「心的外傷と回復」ジュディス・L・ハーマン著 中井久夫訳 みすず書房
これは決してA・Cブームを容認している本ではない。「PTSD」についての専門的な本である。また繰り返し虐待を受けてきたような慢性トラウマの長期症状の診断基準についてはまだまだ不備であるとしているし、治療者の予断さえ戒めている。軽い本ではないのである。
実際、臨床上のスケッチ・患者の言葉がそのまま引用されていて、専門用語も多く専門家には「ああ、あのことか」とわかる場面も多いのだろうと思う。しかし素人でも「女性」として生きてきた者には、「ふーむ。そうか」と発見させられることが多い歩ンだ。精神医学でも裁判所でも、女性への理不尽な扱いの歴史は根深い。作者が強調しているのはこの点であり、この理不尽な扱いを容認してきた社会の中で男性のみならず、実は女性自身も身の処し方を学習してきたのだと気づかせてくれる。つい自分の学習過程を振り返ってしまった。
また、この本の中のたくさんの性暴力の証言が、かなり昔に読んだ沖縄の女性達の言葉をふと思い出させた。「あれから、人間じゃあなくなったんですよ・・」確か、そんな言葉だったと思う。はじめて聞いた言葉だった。この本ではそんな体験がはっきり語られている。

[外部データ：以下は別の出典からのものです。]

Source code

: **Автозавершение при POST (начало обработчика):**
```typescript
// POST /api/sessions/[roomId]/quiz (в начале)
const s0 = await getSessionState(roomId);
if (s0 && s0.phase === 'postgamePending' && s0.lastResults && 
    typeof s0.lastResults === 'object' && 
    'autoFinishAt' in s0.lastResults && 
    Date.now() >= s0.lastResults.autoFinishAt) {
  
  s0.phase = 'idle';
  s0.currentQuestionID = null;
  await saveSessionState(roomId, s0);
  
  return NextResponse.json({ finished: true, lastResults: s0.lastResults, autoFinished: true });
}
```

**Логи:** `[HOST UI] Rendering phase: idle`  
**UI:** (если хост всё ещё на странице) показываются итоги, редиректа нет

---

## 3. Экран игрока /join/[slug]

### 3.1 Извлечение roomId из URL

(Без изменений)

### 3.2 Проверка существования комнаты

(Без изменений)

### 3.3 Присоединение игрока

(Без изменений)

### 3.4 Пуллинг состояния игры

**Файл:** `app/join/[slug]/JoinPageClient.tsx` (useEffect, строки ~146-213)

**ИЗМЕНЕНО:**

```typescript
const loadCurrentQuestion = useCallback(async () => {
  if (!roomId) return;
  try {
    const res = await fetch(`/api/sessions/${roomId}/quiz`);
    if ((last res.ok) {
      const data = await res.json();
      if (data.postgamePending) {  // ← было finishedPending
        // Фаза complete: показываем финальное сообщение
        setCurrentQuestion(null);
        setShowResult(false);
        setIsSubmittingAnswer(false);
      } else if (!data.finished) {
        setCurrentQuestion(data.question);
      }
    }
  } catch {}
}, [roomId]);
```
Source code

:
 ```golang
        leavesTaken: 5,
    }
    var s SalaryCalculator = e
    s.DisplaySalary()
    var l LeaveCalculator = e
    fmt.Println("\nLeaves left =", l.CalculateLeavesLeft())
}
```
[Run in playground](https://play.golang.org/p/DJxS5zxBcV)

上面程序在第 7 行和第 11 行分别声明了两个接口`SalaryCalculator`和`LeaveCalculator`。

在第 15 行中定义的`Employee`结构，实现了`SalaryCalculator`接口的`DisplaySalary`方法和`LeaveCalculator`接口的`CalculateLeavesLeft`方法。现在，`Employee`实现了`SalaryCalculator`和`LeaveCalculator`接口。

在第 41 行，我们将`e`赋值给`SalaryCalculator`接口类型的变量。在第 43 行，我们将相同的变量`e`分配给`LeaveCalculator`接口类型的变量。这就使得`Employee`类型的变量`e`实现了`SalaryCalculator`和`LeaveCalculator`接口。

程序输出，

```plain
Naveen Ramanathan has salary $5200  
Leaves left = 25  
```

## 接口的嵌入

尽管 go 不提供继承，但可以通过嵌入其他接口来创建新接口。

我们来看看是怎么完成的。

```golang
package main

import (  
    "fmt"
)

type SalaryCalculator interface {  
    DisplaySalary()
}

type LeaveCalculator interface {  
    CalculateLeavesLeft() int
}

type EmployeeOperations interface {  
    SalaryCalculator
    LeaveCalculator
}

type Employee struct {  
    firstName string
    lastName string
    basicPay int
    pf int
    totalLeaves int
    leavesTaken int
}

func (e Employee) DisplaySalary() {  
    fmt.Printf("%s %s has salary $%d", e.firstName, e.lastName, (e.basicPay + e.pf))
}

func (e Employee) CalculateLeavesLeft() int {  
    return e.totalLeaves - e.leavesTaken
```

臨床家としての作者の示すものは、支配しつくそうとする加害者との関係で無力化され孤立化された女性への理解であり、回復への援助の模索である。
この歩ンは、あらゆる性暴力被害の問題について、専門的に、しかも人間の精神にフェミニズムの視点で分け入った本として、一度は手にとってみてみる価値はあると思った。(醍醐中央図書館にありました。)